For whatever reasons, which are probably the subject of the malpractice lawsuit between Gerald Barrows and his attorney, Mr. Clark, that was never accomplished. I simply do not find any proximate causation between any damage suffered and the trustee's failure to execute a settlement document that was not proffered to him. It was only mentioned to the trustee in the context of going back into chapter 11 and no action was taken in that regard prior to the time that the Bank was taken into receivership. For all those reasons I find no genuine issue of material fact on this matter and find that the defendants are entitled to judgment as a matter of law on the undisputed facts.
Fidelity and Diamond Lawsuits
With regard to the Fidelity lawsuit and the Diamond lawsuit there are genuine issues of material fact in my judgment in this record as to whether the trustee in all the circumstances of this case had adequate notice that he should take specific actions with regard to these lawsuits at given dates, failing which those lawsuits might be prejudiced to the extent that they were of benefit to this estate, and that his inaction may have violated the requisite duty of care and caused damage to the estate. Material and genuine issues of fact are presented as to whether the trustee had adequate notice in that regard and failed to act in accordance with his legal duties under the appropriate standard.
The record indicates, at least in terms of a genuine issue of material fact, that the trustee was trying to straddle in some way by not moving affirmatively to take over the lawsuits, to avoid incurring expense to the estate, while still preserving a claim to any benefits should the suits prove to be successful, and therefore not abandoning them in a clear and timely fashion with the debtors being entitled to the benefits but also liable for whatever happened in the conduct of the lawsuits thereafter.[4]
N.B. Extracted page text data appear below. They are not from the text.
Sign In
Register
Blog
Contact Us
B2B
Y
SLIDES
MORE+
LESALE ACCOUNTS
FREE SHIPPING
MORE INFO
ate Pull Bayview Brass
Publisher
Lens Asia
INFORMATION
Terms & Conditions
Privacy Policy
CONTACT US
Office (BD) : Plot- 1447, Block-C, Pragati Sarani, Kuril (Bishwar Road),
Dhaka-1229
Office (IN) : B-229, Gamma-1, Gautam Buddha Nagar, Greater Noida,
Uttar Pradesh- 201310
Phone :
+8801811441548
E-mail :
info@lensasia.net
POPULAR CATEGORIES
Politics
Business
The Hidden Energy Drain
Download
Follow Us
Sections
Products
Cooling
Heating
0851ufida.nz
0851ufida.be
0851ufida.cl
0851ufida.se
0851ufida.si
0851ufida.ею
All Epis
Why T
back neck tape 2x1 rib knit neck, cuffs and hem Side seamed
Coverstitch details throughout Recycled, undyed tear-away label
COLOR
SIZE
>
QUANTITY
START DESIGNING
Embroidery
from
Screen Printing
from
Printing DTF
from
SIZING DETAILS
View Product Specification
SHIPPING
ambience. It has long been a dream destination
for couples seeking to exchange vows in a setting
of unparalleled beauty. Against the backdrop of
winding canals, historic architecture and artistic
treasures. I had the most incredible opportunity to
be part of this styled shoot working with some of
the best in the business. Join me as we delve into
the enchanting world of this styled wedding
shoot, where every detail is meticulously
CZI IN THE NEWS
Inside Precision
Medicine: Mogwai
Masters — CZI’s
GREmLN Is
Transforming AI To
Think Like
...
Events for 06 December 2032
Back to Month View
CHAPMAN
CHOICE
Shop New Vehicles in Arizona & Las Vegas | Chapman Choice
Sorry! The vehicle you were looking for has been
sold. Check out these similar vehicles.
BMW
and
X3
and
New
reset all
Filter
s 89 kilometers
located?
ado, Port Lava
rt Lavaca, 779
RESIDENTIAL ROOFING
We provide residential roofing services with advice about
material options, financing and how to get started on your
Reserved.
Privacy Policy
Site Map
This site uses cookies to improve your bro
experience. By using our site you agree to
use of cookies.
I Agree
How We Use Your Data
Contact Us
This bankruptcy case was filed on July 31, 1990. The lawsuits were listed in the original bankruptcy schedules. The trustee upon the conversion from chapter 11 in August of 1990 was under a duty to examine the schedules, the existing Court orders, and determine whether some action would be necessary with regard to these lawsuits. Moreover, there is nothing indicating that the trustee was deflected from that duty, as was *461 true in the First Northern situation I discussed above, at least on this record. Thus the basis for granting a summary judgment does not appear in either the Fidelity or Diamond lawsuit matters.
Recap of Ruling On Motion
Accordingly, the Court finding a genuine issue of material fact involved with both Fidelity and the Diamond lawsuits, those aspects of the Motion for Summary Judgment are denied and the case will proceed to trial on the allegations with regard to the trustee's alleged failure to comply with his duties as to those assets of the estate. With regard to the Clark and First Northern lawsuits, the Court finding no genuine issue of material fact, and the defendants being entitled to judgment as a matter of law, those aspects of the Motion for Summary Judgment are granted and the final judgment subsequently to be entered in this cause will so provide.
DONE and ORDERED.
NOTES
[1] I note that even the dissenting judge in Rigden agrees with the majority's standard as applied to trustees of individual debtors. 795 F.2d at 738.
[2] As noted above, the Cochise case was cited by the First Circuit in the Conn. Gen. Life Ins. case. 838 F.2d at 621.
[3] This is not to say that as a factual matter at an evidentiary trial some discretion by the trustee will not come into play as to the due care factor.
[4] The Court of Appeals for this Circuit has noted and criticized inappropriate straddling conduct by a trustee in bankruptcy. See Bezanson v. Metropolitan Insurance Company, 952 F.2d 1 (1st Cir.1991).